By Gordon Lambie
Local Journalism Initiative
A National Assembly petition on “Safeguarding the Right of Access to Health and Social Services in English” has been making the rounds online in recent days in response to a move by the CAQ government earlier this year to dissolve and reshape the Provincial Committee on the dispensing of health and social services in the English language, otherwise referred to as the provincial healthcare access committee. As of Monday afternoon there were over 2,100 signatures on the petition, which calls on the government to reaffirm the mandate and independence of the committee whose job has been to advise the government on how well English-speaking Quebecers are being served in their native language within the healthcare system, and to provide feedback and support on the access program of each respective institution within the province.
David Birnbaum, the Liberal Member of the National Assembly for D’Arcy-McGee and Official Opposition Critic for Relations with English-Speaking Quebecers is sponsoring the petition.

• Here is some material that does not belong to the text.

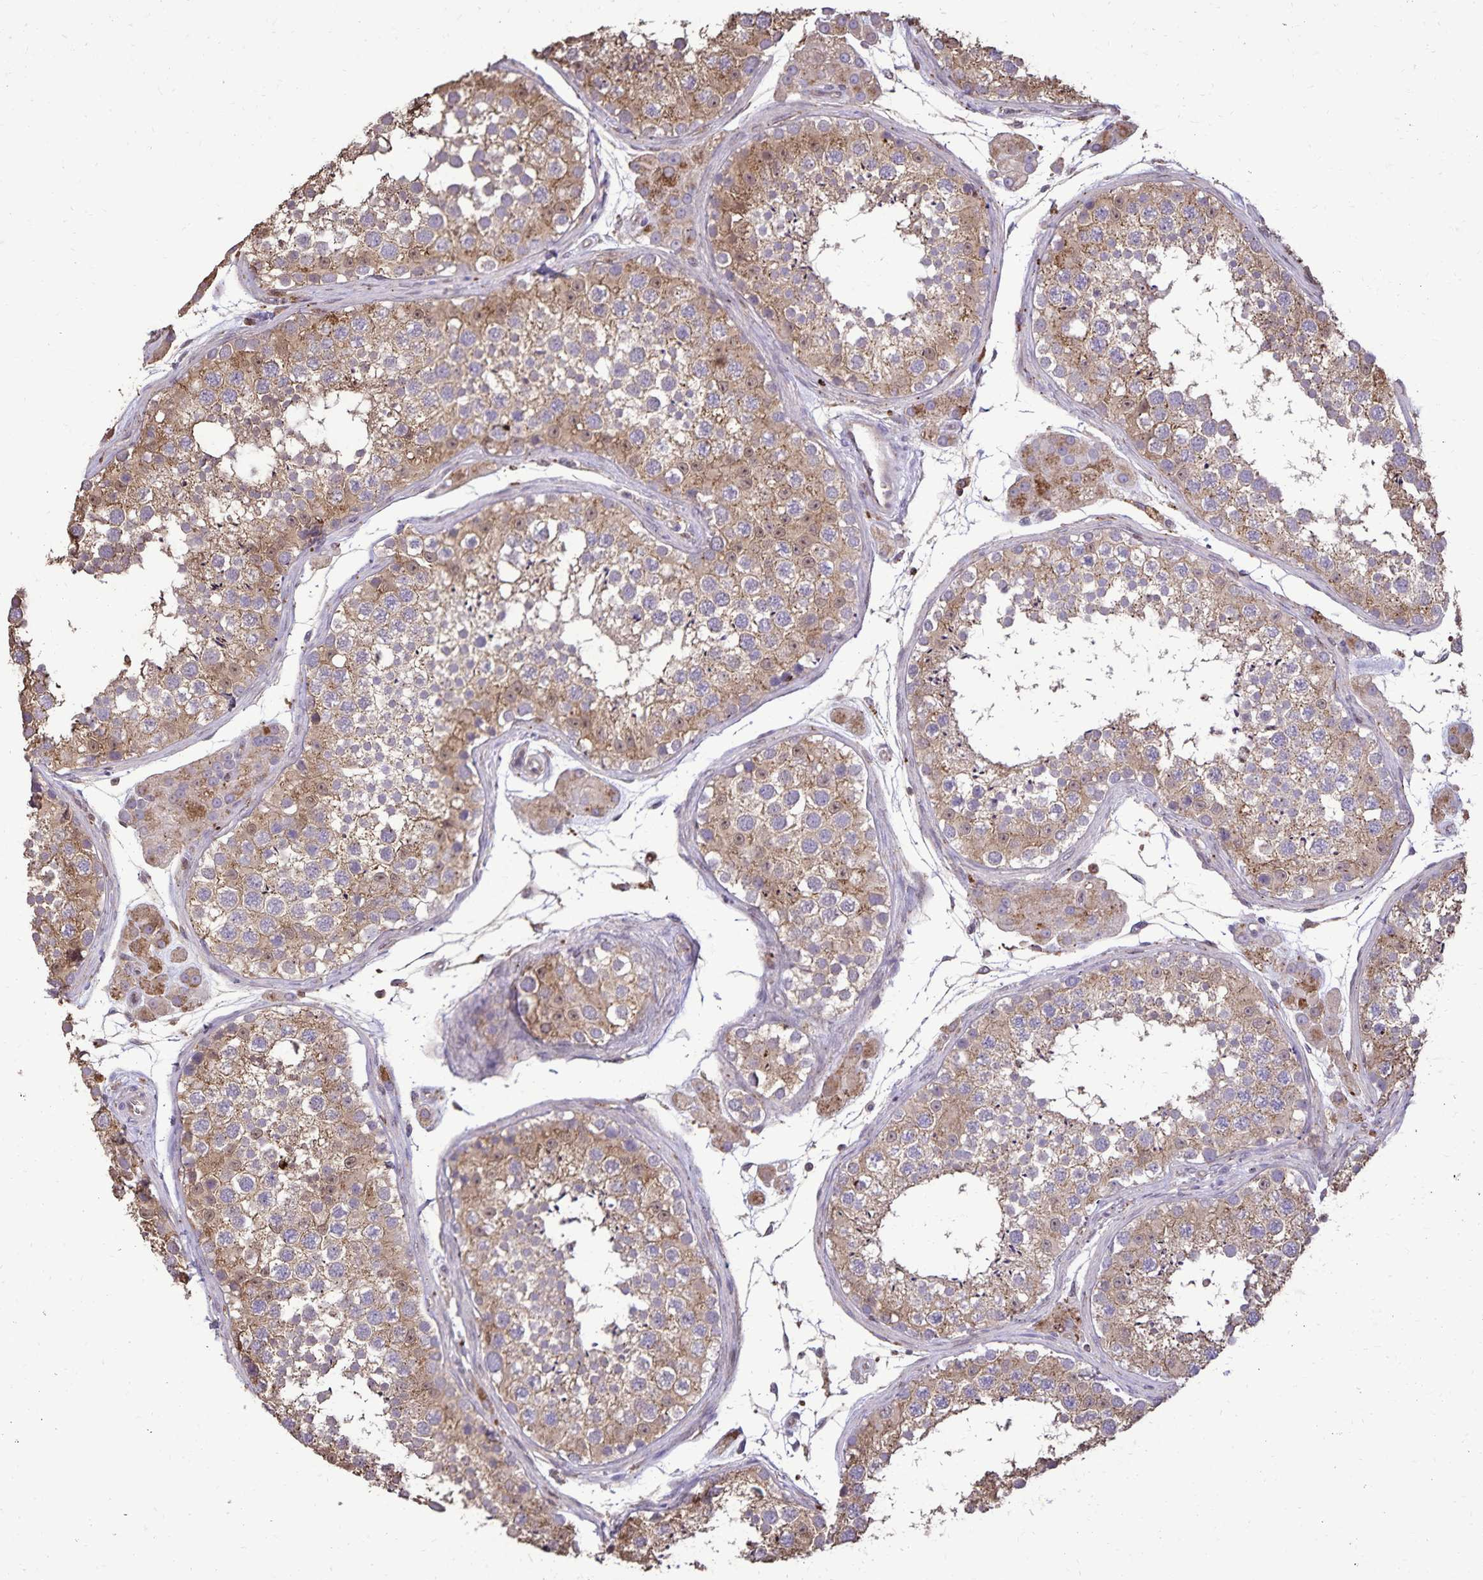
{"staining": {"intensity": "moderate", "quantity": ">75%", "location": "cytoplasmic/membranous"}, "tissue": "testis", "cell_type": "Cells in seminiferous ducts", "image_type": "normal", "snomed": [{"axis": "morphology", "description": "Normal tissue, NOS"}, {"axis": "topography", "description": "Testis"}], "caption": "High-power microscopy captured an immunohistochemistry histopathology image of unremarkable testis, revealing moderate cytoplasmic/membranous positivity in about >75% of cells in seminiferous ducts.", "gene": "CHMP1B", "patient": {"sex": "male", "age": 41}}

“This access we are discussing is mandated in Bill 101, and required under Quebec’s health and social services law,” he said. “We’re not blowing smoke here. We’re not talking language politics. We’re talking the right of citizens to have their health and welfare properly attended to.”
Birnbaum referred to the provincial access committee and the regional access plans it supports as, “a compromise that all Quebecers should be proud of,” and pointed out that premiers across a range of political backgrounds have supported their existence for more than three decades.
That being the case, he said that the petition and the support it has gathered so far point out the degree to which people in the province’s English speaking communities are concerned by the changes in the draft regulation published over the summer.